══ ABGEDRUCKTER TEXT

Die Hamas und der Holocaust

Hamas gegen Holocaust

Die Befürchtung, dass in den Schulen des Gaza-Streifens künftig der Holocaust erwähnt werden könnte, treibt die Hamas zu Protesten.

Das Entsetzen war so groß, dass so ziemlich jeder, der bei der Hamas Rang und Namen hat, sich äußern wollte. Ende August waren Pläne der UNRWA, der UN-Organisation für palästinensische Flüchtlinge, bekannt geworden, die 200 000 Kinder in den 600 Schulen im Gaza-Streifen erstmals über den Holocaust zu informieren. Dies sei »gegen unsere Kultur, unsere Prinzipien, unsere Traditionen und Werte, unser Erbe und unsere Religion«, fasste Jamila al-Shanti nach einem Abgeordnetentreffen die Ansicht der islamistischen Parlamentarier zusammen. »Wir weigern uns, unsere Kinder diese von den Zionisten erfundene Lüge studieren zu lassen«, schrieb das Volkskomitee für Flüchtlinge der Hamas. Der Geistliche Yunis al-Astal meint, die »Vermarktung dieser Lüge« in den Schulen Gazas sei ein »Kriegsverbrechen«.

════
══ BEIGEFÜGTE DATENSÄTZE

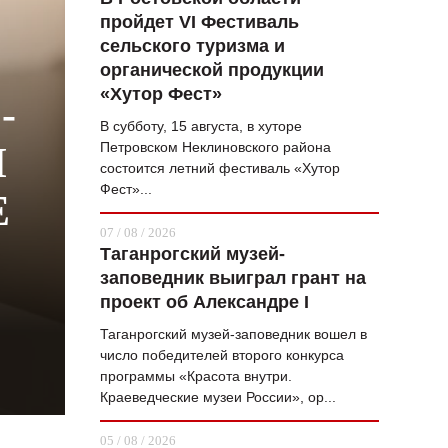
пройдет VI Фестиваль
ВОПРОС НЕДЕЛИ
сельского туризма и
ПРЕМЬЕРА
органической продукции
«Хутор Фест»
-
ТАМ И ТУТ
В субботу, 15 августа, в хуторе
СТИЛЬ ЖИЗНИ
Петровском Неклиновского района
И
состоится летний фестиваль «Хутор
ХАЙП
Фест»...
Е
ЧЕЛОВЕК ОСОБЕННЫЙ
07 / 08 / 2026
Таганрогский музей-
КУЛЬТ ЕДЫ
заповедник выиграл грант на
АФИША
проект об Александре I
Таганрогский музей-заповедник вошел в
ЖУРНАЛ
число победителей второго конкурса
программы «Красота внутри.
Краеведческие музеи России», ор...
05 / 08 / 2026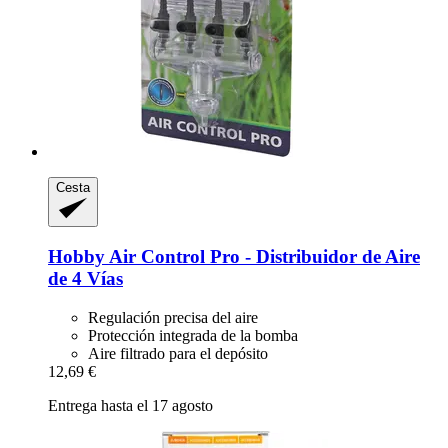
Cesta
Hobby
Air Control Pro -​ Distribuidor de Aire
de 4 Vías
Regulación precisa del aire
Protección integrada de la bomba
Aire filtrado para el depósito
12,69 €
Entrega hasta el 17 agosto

════
══ BEIGEFÜGTE DATENSÄTZE

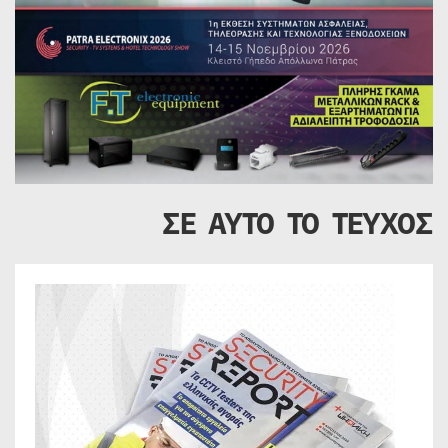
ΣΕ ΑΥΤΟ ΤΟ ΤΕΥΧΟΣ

════

AUFGABEN –
1. Wie viele Kinder in wie vielen Schulen wollte die UNRWA laut dem Text über die Hamas und den Holocaust erstmals über den Holocaust informieren?
2. Gib aus dem Text über die Hamas und den Holocaust den Abschnitt wortgetreu wieder, der mit den Worten „Die Hamas und“ anfängt und mit „Hamas zu Protesten.“ aufhört.
Die Datensätze werden hier nicht gebraucht.

LÖSUNGEN –
1. 200 000 Kinder in den 600 Schulen im Gaza-Streifen.

2.
Die Hamas und der Holocaust

Hamas gegen Holocaust

Die Befürchtung, dass in den Schulen des Gaza-Streifens künftig der Holocaust erwähnt werden könnte, treibt die Hamas zu Protesten.